The PMPD later reported it was able to make $103,000 in cuts - but it turns out those were from the capital budget and would not have made any difference to the proposed tax increase facing PoMo homeowners, currently at about 5.8% (when blended with utility cost hikes, the rate increase is closer to 3.8%).

The committee of the whole on Tuesday approved a motion to require $154,800 in cuts, leaving it up to the police department to decide where those should come from, but Mayor Mike Clay said the police have nowhere else to cut but staff.

Coun. Zoe Royer, however, suggested the PMPD could take advantage of the city's finance, human resources and IT staff to save money. She said each year, the city is presented with a police budget showing "exponential increases" and while she values the "awesome service, it takes away from everything else in the city."

Coun.

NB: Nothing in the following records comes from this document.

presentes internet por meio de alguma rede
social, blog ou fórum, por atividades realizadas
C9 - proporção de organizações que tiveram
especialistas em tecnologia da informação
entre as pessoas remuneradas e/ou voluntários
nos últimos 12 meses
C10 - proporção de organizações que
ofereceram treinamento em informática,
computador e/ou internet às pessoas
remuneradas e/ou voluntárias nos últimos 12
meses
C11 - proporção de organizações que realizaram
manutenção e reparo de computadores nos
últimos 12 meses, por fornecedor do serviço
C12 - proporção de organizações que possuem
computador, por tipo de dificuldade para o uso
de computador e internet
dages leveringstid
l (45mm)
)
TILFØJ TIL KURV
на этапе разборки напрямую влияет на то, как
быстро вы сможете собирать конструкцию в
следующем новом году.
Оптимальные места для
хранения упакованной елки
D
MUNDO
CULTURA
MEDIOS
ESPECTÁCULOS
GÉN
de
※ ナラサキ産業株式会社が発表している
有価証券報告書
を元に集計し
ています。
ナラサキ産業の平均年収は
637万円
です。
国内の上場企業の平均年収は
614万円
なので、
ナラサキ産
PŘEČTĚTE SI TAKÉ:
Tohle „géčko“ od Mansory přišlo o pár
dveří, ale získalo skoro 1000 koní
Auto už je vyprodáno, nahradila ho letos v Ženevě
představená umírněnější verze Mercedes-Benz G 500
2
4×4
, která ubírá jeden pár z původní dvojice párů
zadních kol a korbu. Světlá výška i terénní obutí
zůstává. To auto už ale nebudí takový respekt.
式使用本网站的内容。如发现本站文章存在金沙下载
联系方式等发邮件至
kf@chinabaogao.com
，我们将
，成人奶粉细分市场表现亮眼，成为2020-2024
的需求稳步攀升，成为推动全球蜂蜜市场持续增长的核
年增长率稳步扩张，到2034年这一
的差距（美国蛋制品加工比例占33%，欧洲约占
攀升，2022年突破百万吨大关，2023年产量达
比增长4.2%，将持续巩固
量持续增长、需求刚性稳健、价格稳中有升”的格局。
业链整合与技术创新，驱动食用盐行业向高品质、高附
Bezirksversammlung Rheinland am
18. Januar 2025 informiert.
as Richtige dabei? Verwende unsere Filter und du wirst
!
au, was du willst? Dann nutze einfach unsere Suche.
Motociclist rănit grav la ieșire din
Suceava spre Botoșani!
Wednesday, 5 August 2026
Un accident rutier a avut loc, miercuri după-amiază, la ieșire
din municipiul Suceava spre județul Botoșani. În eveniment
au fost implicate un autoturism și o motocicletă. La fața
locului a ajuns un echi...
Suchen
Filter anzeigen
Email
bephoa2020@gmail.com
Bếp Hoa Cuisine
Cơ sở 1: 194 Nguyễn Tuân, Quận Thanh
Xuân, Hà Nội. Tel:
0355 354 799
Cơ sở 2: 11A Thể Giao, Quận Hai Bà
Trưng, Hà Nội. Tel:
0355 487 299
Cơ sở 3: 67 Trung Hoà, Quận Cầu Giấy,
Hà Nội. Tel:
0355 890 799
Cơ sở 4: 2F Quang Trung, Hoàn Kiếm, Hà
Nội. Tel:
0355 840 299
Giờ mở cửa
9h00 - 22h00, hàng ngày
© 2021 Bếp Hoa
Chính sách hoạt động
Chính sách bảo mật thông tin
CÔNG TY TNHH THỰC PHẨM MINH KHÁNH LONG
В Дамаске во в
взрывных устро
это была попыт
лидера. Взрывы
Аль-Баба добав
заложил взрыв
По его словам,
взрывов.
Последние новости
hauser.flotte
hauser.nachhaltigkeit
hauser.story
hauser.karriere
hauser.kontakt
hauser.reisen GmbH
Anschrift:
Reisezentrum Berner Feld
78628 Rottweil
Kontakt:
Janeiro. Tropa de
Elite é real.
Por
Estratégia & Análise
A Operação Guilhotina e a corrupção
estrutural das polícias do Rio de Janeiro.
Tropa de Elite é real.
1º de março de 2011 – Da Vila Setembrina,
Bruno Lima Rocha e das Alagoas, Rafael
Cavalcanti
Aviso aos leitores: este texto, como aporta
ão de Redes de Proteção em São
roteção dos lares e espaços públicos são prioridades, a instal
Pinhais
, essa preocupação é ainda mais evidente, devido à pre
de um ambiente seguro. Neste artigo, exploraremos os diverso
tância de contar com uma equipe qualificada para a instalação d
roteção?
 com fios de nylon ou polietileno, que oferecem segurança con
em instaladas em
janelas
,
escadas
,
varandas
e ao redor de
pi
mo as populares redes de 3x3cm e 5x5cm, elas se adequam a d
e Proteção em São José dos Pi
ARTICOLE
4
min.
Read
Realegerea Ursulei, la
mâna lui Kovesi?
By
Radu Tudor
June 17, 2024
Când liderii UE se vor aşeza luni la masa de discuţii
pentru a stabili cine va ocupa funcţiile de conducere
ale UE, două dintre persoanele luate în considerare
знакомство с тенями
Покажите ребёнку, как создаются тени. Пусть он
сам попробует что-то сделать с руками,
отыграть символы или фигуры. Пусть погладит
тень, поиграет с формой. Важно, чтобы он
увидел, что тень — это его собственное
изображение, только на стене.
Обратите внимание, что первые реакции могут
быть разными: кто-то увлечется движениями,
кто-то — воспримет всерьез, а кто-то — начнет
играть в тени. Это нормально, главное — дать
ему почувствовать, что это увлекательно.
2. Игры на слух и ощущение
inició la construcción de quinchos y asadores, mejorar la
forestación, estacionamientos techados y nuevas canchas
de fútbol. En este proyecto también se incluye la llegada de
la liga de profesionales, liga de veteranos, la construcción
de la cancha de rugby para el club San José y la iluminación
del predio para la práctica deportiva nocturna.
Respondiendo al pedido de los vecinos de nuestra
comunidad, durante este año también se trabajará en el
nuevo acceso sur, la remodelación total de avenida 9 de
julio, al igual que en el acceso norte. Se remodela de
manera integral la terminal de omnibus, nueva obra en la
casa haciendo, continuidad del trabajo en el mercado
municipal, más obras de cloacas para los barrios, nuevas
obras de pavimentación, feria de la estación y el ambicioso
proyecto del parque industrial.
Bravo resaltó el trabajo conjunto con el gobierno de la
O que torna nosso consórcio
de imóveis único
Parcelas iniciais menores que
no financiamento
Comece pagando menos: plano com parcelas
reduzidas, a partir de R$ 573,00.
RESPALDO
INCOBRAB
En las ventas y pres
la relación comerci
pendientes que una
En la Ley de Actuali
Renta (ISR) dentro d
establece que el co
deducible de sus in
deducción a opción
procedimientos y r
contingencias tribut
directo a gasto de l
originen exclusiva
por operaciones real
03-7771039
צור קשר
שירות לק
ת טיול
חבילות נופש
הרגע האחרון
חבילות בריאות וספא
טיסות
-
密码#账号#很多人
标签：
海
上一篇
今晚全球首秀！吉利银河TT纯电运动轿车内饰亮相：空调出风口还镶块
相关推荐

Gerry Nuttall noted Port Moody has the lowest per capita cost of policing compared to other Metro Vancouver cities with municipal forces and boasts the lowest crime rate but the PMPD is also eating up the biggest share of the city's overall budget.

"Since 2008, the number of officers has increased by about 10%, but the amount of police spending has increased by 57%," Nuttall said Wednesday. "What it shows you is that most of the money... is going towards paying current members to do what they're currently doing, not to increase the level of policing.

"If that trend continues, what I worry about is we're going to start losing a lot of other services."

Clay said the $154,800 in cuts ultimately represent two PMPD positions: the new recruit and a vacant job.

"The new recruit would have been an increase in staffing, that won't happen," Clay said. "And if the vacancy isn't filled, that could be a decrease. That's what the police department and the [police] board will have to look at - what are the priorities for policing?"

Council must approve the budget by May 15.